The new office will be located in downtown Saskatoon on 22nd Street East and employ seven staff who will serve roughly 2,900 veterans. In the interim, veterans can access in-person help at the Service Canada location in the same building.
“This is a start, we will evaluate how things are going and should there be more staff needed, we will hire appropriately,” Veterans Affairs Minister Kent Hehr said to reporters after the announcement.
‘It will go a long way to improve veterans and their family’s lives.”
READ MORE: Saskatoon’s Veterans Affairs office may re-open
The Saskatoon office was closed in January 2014, along with a number of other locations, as the former government moved to consolidate services.
The decision meant veterans like Cary Tarasoff had to deal with caseworkers over the phone, rather than in person.
“When you have somebody, you run in face-to-face and they know you and they take the paperwork from you and they deal with it, it just gives you less stress,” Tarasoff said in an interview Wednesday.
Tarasoff said he’s optimistic the reopening will benefit peacetime veterans like him, but stressed that he’s more concerned about those who went off to war and now need treatment.
“The guys who are real war vets and have served in combat should be held to a better standard and given better treatment,” he said.
The initial reaction to Wednesday’s announcement was “cautious optimism” for Marianne Hladun, the executive director of the Public Service Alliance of Canada’s Prairie region.
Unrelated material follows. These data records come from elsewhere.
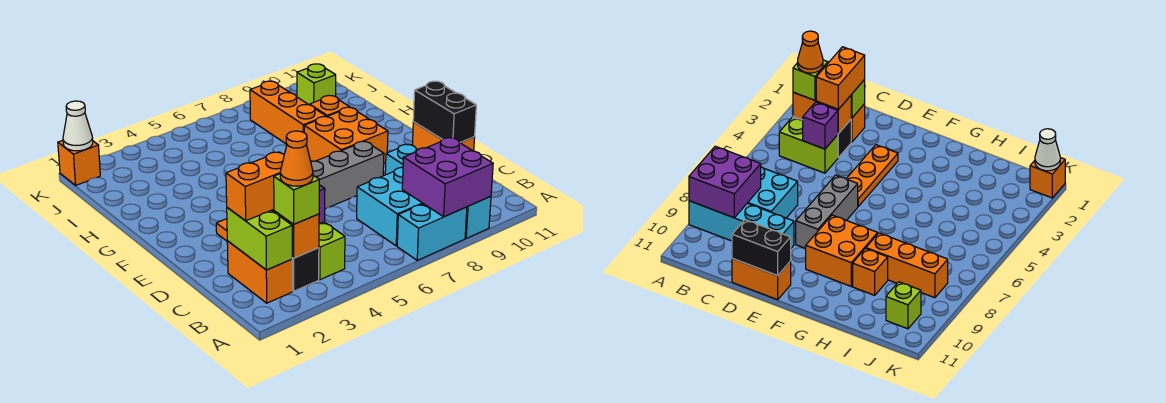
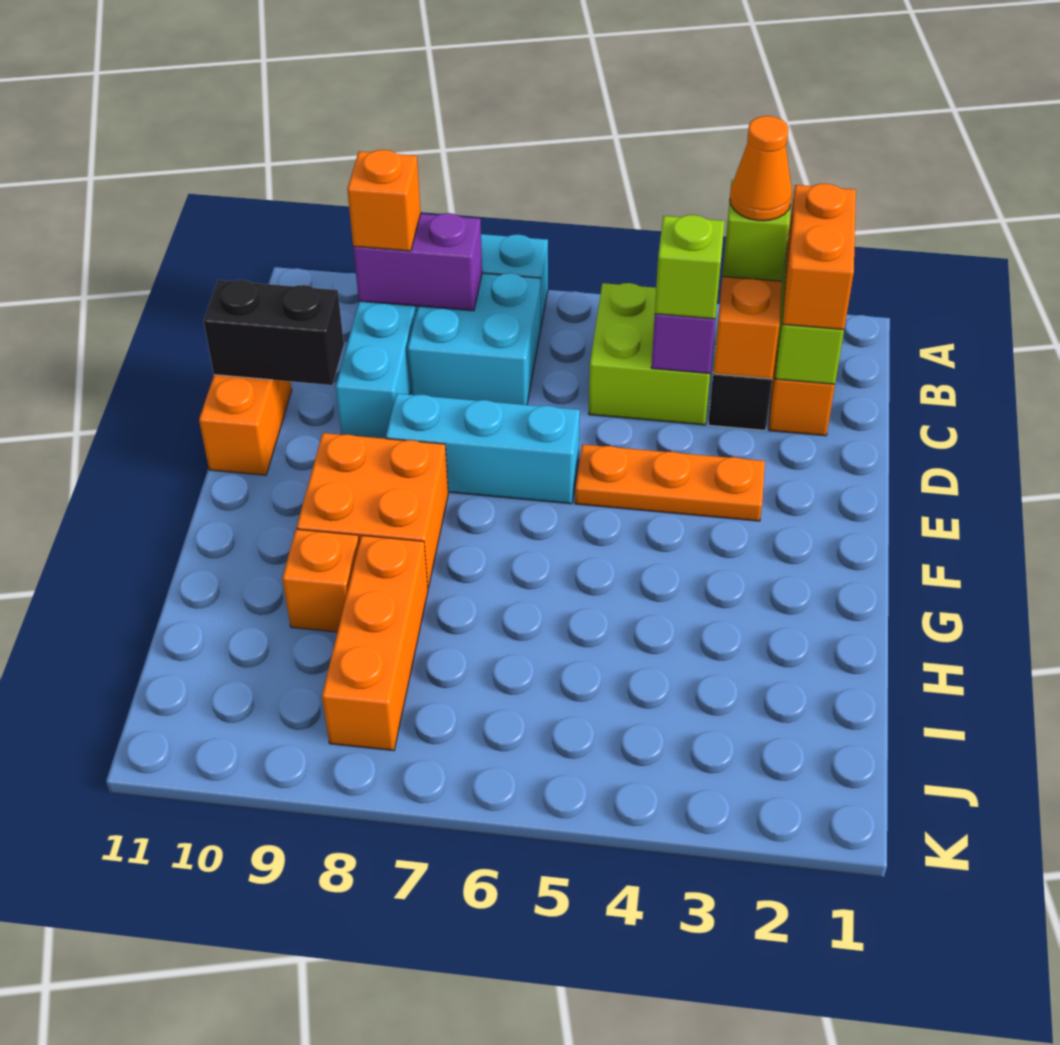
purple 2x2 brick [402,138,493,217] -> purple 1x2 brick [353,213,482,311]
lime 1x2 brick [319,222,345,280] -> lime 2x2 brick [589,283,710,425]
orange 1x2 brick [226,152,284,221] -> orange 1x2 brick turned to [783,184,856,330]
black 1x2 brick [413,81,476,143] -> black 1x2 brick turned to [204,280,344,385]
grey 1x3 brick [311,141,384,209] -> cyan 1x3 brick [386,394,580,504]
lime 1x1 brick [297,64,336,105] -> lime 1x1 brick moved to [655,215,725,319]
orange 1x1 brick [58,140,100,185] -> orange 1x1 brick moved to [347,150,421,251]
white 1x1 cone [63,101,93,151] -> none

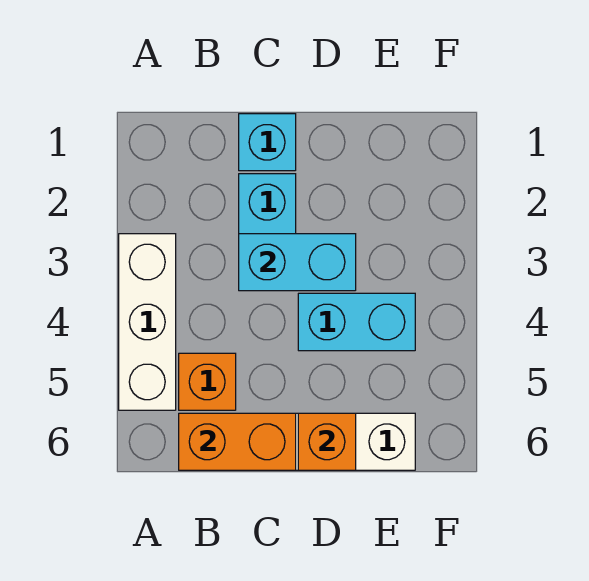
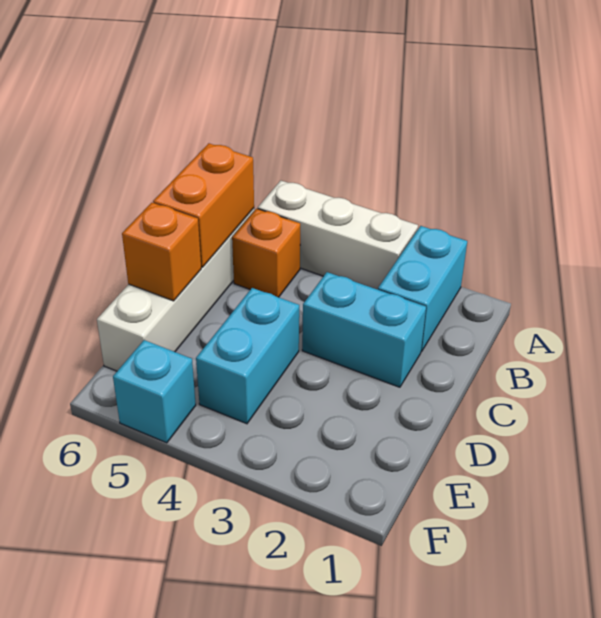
cyan 1x1 brick [239,114,296,171] -> cyan 1x1 brick moved to [113,340,196,443]
cyan 1x2 brick [239,234,356,291] -> cyan 1x2 brick moved to [378,226,467,352]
The group represents Veterans Affairs employees.
“Our concern at this point is that they’re not giving any indication as to how they’re going to staff the office,” Hladun said.
“The problem is the Veterans Affairs Department was already under the gun from the conservative government, they were already understaffed.”
READ MORE: Saskatoon veterans reflect on a year without Veterans Affairs
Hehr said his office will work to hire up to 400 new employees to ensure that case managers do not support more than 25 veterans at any given time.
The measures are all part of a 2015 election promise that would have been harder for the Liberals not to keep, according to political scientist Gerg Poelzer.
“This is a campaign promise that on one hand is a very popular one to do, it’s the right thing to do and there’s a huge amount of public support for doing it,” said Poelzer, who is a professor at the University of Saskatchewan.
“Short-changing veterans right now is a no-go.”